PROBLEM DETAILS: From the listing below, retype exactly the line holding "[280,91,383,105] UX(experiencia ->", the line holding "[162,381,261,395] [125,401,266,412] [120,421,272,435]", and the lines between them; skip everything else.

:: RECORDS TO PROCESS

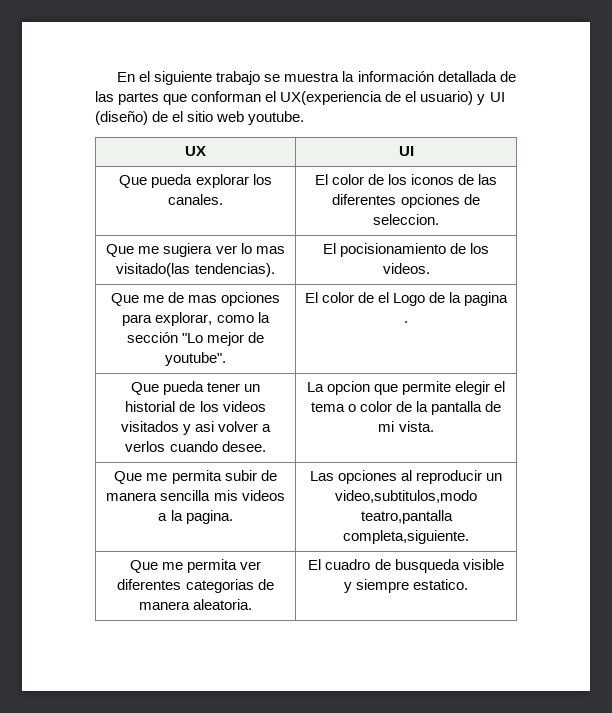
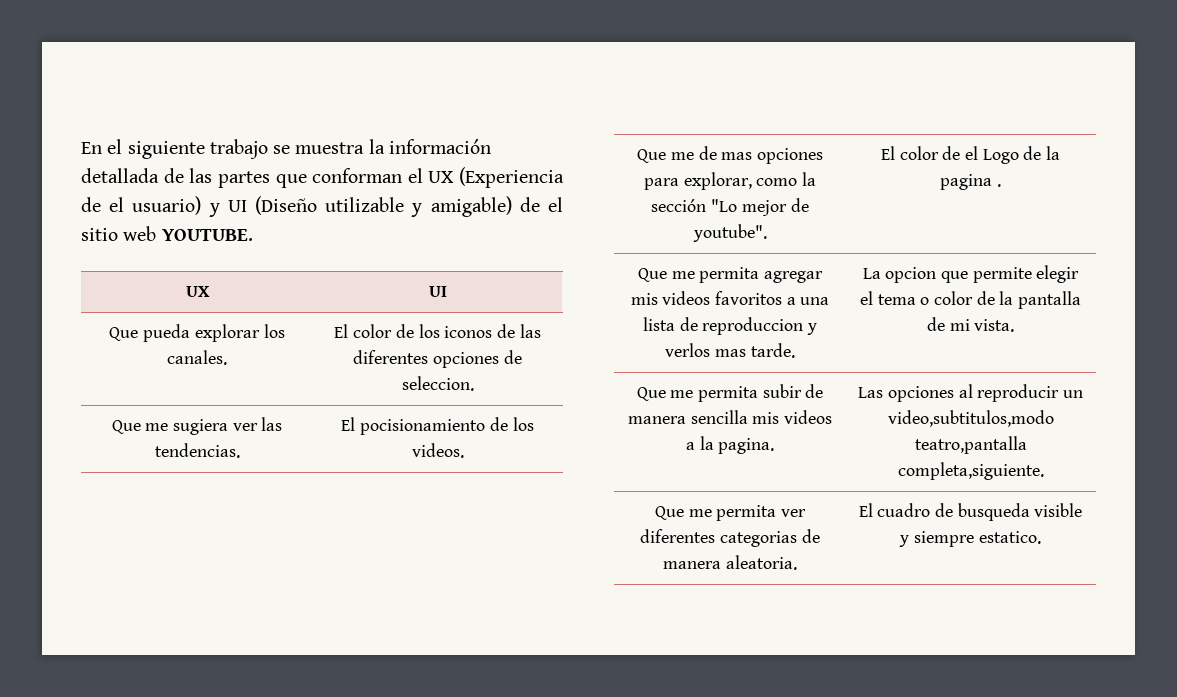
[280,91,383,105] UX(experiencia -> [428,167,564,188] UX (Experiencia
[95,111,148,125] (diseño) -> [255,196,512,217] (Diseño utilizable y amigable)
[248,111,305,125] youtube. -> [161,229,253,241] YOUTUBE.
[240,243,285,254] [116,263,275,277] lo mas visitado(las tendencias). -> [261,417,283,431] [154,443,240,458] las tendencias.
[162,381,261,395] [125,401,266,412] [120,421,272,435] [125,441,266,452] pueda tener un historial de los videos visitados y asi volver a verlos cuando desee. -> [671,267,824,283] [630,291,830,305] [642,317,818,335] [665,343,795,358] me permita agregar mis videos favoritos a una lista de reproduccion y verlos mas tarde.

::::
:: RECORDS TO PROCESS

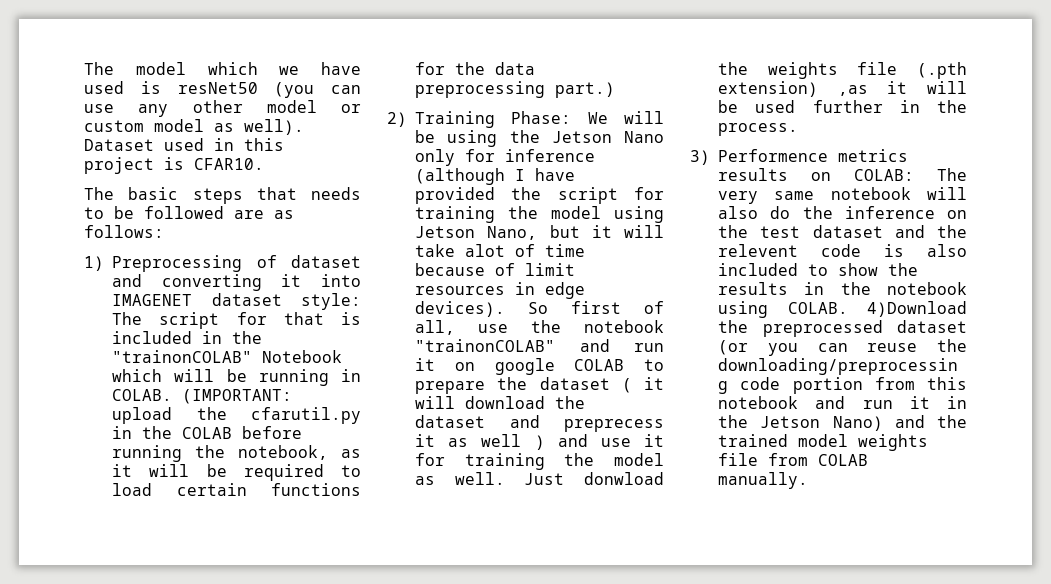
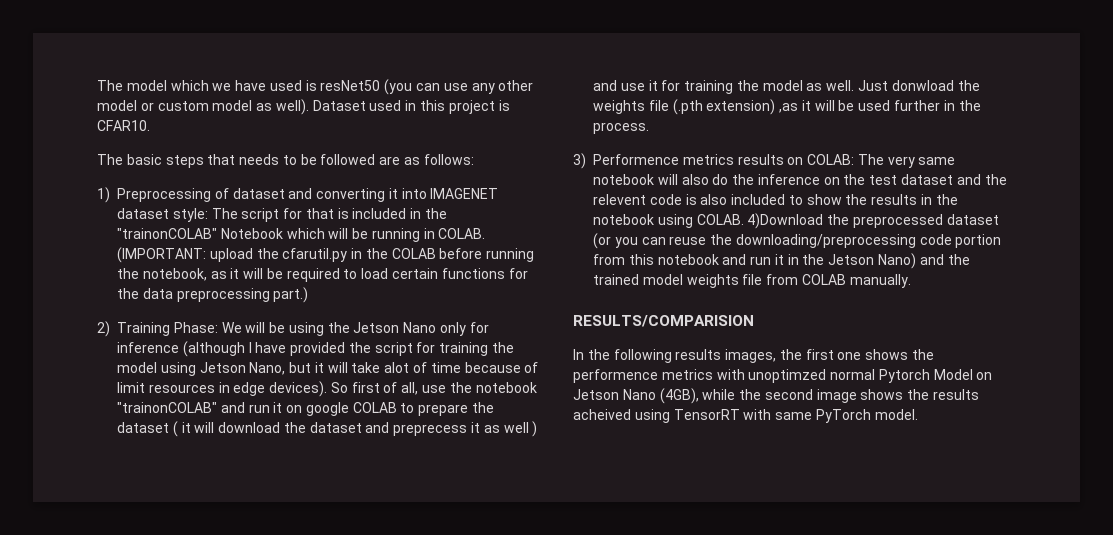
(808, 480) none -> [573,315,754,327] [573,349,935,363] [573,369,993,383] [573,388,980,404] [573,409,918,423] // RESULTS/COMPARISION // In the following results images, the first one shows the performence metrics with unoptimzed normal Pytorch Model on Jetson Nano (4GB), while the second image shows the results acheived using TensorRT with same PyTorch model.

::::

YOUR RESPONSE:
[280,91,383,105] UX(experiencia -> [428,167,564,188] UX (Experiencia
[95,111,148,125] (diseño) -> [255,196,512,217] (Diseño utilizable y amigable)
[248,111,305,125] youtube. -> [161,229,253,241] YOUTUBE.
[240,243,285,254] [116,263,275,277] lo mas visitado(las tendencias). -> [261,417,283,431] [154,443,240,458] las tendencias.
[162,381,261,395] [125,401,266,412] [120,421,272,435] [125,441,266,452] pueda tener un historial de los videos visitados y asi volver a verlos cuando desee. -> [671,267,824,283] [630,291,830,305] [642,317,818,335] [665,343,795,358] me permita agregar mis videos favoritos a una lista de reproduccion y verlos mas tarde.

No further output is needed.